◆ **PROBLEM**
Write out the complete data exactly as written.
* * * * *
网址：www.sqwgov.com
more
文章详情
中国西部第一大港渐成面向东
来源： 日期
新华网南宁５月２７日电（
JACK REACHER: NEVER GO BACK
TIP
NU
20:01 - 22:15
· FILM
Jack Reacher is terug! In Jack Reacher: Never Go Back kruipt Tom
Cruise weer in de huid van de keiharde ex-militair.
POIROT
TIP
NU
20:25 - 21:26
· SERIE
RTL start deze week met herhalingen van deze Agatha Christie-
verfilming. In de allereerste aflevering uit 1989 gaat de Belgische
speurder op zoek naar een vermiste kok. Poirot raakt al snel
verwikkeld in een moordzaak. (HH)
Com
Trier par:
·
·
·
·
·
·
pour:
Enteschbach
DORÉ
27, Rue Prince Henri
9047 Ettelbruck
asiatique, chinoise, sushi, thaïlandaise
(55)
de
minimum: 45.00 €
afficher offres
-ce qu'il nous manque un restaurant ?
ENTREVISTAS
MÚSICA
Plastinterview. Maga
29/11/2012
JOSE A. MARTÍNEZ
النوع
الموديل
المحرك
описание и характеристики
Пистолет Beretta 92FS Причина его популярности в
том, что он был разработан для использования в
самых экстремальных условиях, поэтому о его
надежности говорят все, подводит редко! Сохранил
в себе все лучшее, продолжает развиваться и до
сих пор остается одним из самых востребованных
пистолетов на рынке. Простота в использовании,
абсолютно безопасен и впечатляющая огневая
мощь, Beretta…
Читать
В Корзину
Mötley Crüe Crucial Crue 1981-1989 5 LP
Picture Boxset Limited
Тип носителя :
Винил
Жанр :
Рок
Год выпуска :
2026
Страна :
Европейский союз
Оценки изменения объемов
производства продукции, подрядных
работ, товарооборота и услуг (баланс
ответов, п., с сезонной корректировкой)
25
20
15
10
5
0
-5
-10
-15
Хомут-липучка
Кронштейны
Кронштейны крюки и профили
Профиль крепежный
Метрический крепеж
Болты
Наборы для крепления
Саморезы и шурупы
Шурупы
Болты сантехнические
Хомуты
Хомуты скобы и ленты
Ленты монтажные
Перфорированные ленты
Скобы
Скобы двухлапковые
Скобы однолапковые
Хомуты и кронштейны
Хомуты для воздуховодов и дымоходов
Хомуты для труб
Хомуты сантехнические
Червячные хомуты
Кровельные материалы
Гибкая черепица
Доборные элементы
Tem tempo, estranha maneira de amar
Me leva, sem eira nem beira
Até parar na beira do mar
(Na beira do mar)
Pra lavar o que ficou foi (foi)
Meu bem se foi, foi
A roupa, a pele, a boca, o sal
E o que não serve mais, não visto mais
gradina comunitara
* * * * *
◆ **RESULT OF THE TASK**
网址：www.sqwgov.com
more
文章详情
中国西部第一大港渐成面向东
来源： 日期
新华网南宁５月２７日电（
JACK REACHER: NEVER GO BACK
TIP
NU
20:01 - 22:15
· FILM
Jack Reacher is terug! In Jack Reacher: Never Go Back kruipt Tom
Cruise weer in de huid van de keiharde ex-militair.
POIROT
TIP
NU
20:25 - 21:26
· SERIE
RTL start deze week met herhalingen van deze Agatha Christie-
verfilming. In de allereerste aflevering uit 1989 gaat de Belgische
speurder op zoek naar een vermiste kok. Poirot raakt al snel
verwikkeld in een moordzaak. (HH)
Com
Trier par:
·
·
·
·
·
·
pour:
Enteschbach
DORÉ
27, Rue Prince Henri
9047 Ettelbruck
asiatique, chinoise, sushi, thaïlandaise
(55)
de
minimum: 45.00 €
afficher offres
-ce qu'il nous manque un restaurant ?
ENTREVISTAS
MÚSICA
Plastinterview. Maga
29/11/2012
JOSE A. MARTÍNEZ
النوع
الموديل
المحرك
описание и характеристики
Пистолет Beretta 92FS Причина его популярности в
том, что он был разработан для использования в
самых экстремальных условиях, поэтому о его
надежности говорят все, подводит редко! Сохранил
в себе все лучшее, продолжает развиваться и до
сих пор остается одним из самых востребованных
пистолетов на рынке. Простота в использовании,
абсолютно безопасен и впечатляющая огневая
мощь, Beretta…
Читать
В Корзину
Mötley Crüe Crucial Crue 1981-1989 5 LP
Picture Boxset Limited
Тип носителя :
Винил
Жанр :
Рок
Год выпуска :
2026
Страна :
Европейский союз
Оценки изменения объемов
производства продукции, подрядных
работ, товарооборота и услуг (баланс
ответов, п., с сезонной корректировкой)
25
20
15
10
5
0
-5
-10
-15
Хомут-липучка
Кронштейны
Кронштейны крюки и профили
Профиль крепежный
Метрический крепеж
Болты
Наборы для крепления
Саморезы и шурупы
Шурупы
Болты сантехнические
Хомуты
Хомуты скобы и ленты
Ленты монтажные
Перфорированные ленты
Скобы
Скобы двухлапковые
Скобы однолапковые
Хомуты и кронштейны
Хомуты для воздуховодов и дымоходов
Хомуты для труб
Хомуты сантехнические
Червячные хомуты
Кровельные материалы
Гибкая черепица
Доборные элементы
Tem tempo, estranha maneira de amar
Me leva, sem eira nem beira
Até parar na beira do mar
(Na beira do mar)
Pra lavar o que ficou foi (foi)
Meu bem se foi, foi
A roupa, a pele, a boca, o sal
E o que não serve mais, não visto mais
gradina comunitara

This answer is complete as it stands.